Naaldroggebraam
Rubus scissus W.C.R.Watson
Journal of Botany 75: 162 (1937)
Holotype: KEW, Herb. Borrer, Almond Park, Shrewsbury, s.n. R. fissus Leight.
Rechtopstaande bladloot met talrijke naaldstekels; bladeren aan de bovenzijde flink behaard.
Verschillen met R. ammobius:
Bladloot meestal slechts ± 50 cm hoog, 3-6 mm dik, kantig, behaard, met 15-40 dunne naald- tot priemvormige tot 3-5 mm lange gele stekels. Bladeren kleiner, sterk geplooid, meestal ten dele 7-tallig, aan de onderzijde matig en kort ± aanliggend behaard, groen. Lengte van het steeltje 27-41% van de lengte van het topblaadje. Onderste zijblaadjes zittend, soms met de middelste zijblaadjes vergroeid.
Bloeiwijze klein, trosvormig, met tere naaldstekels. Bovenste bladeren meestal groen, soms aan de onderzijde heel licht viltig. Kelkslippen afstaand, groen met witte rand. Kroonbladen wit, smal, 7-9 mm lang. Meeldraden korter dan tot maximaal evenlang als de stijlen. Vruchtbeginsels duidelijk, maar niet zeer dicht behaard.

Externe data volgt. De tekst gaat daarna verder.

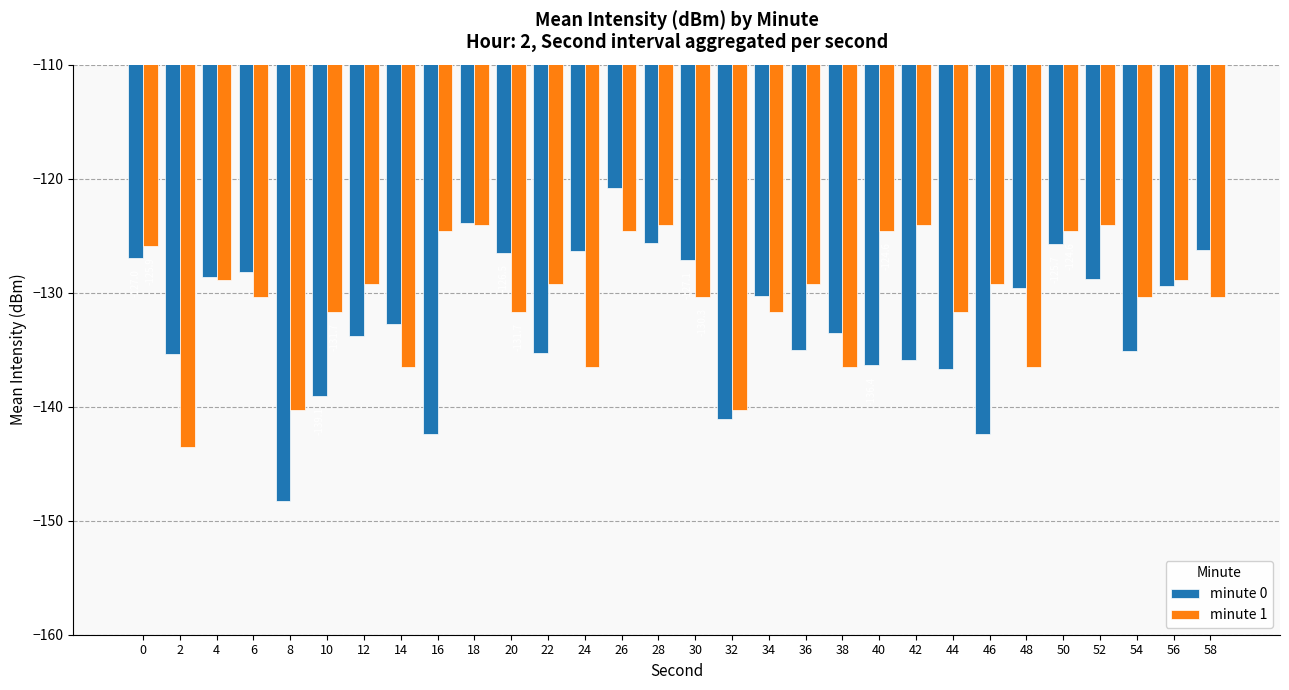

How many data points in minute 0 are above -130?

14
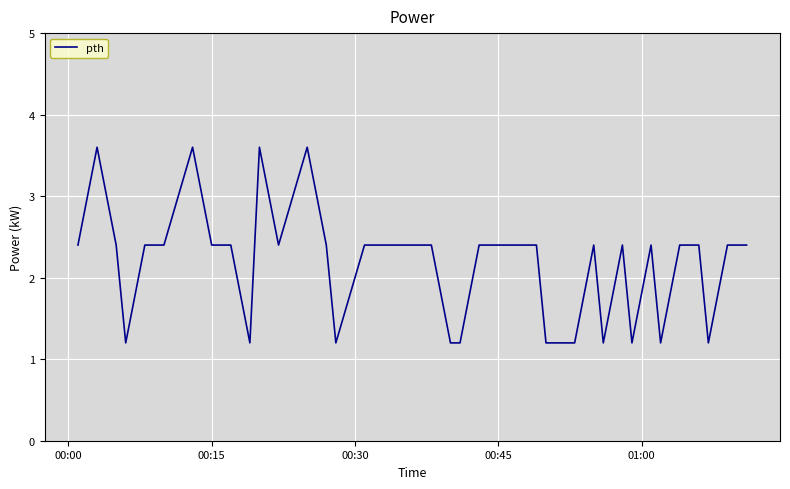

What is the smallest value displayed?

1.2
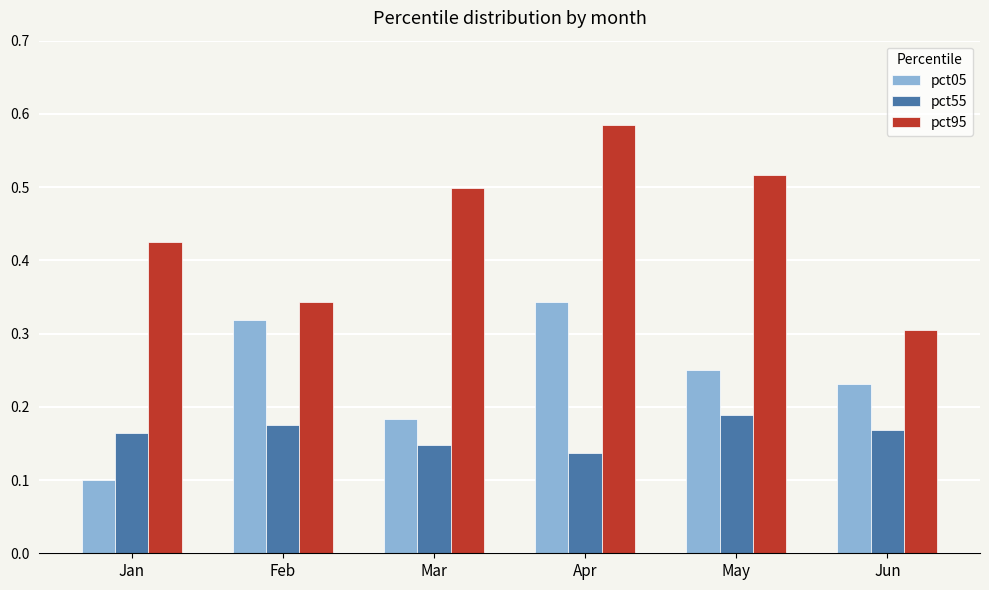

What is the total value across all series at Jun?

0.7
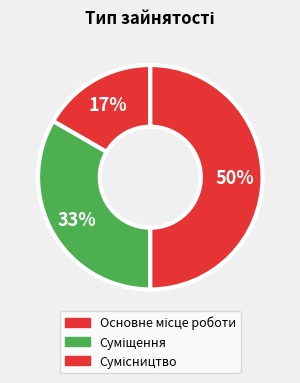

Do Суміщення and Основне місце роботи together represent more than half of the pie?

No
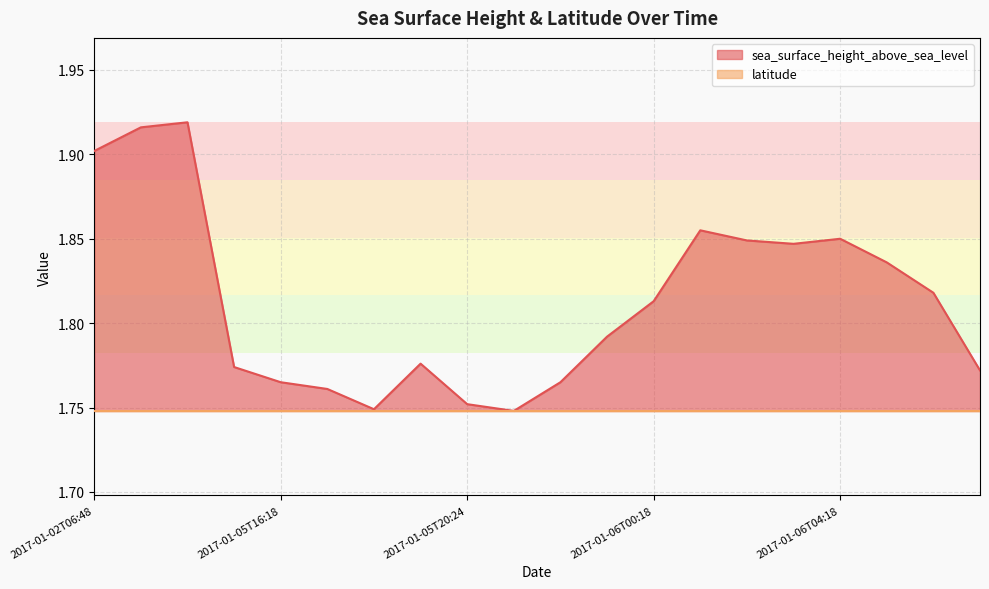

Which label corresponds to the largest value in the chart?

2017-01-02T08:18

Vruchtbodem behaard.
Standplaats: Op schrale, maar niet noodzakelijk droge zand- of hoogveengrond in lichte bossen en vooral op heidevelden of resten daarvan.
Taxonomie: Zie Van de Beek 2011.
Gelijkende taxa: R. ammobius: zie aldaar.
Verspreiding: Wijd verspreide soort van Engeland via Nederland en België en Noord-Duitsland tot Polen en aangrenzend Rusland; bovendien in het zuiden van de Scandinavische landen. In het hele gebied is het areaal niet gesloten: in sommige streken in de soort algemeen, in andere ontbreekt deze geheel.
Nederland: Door het hele land waar geschikte grond aanwezig is, voorkomend, hoewel ook hier zeer verschillend in frequentie.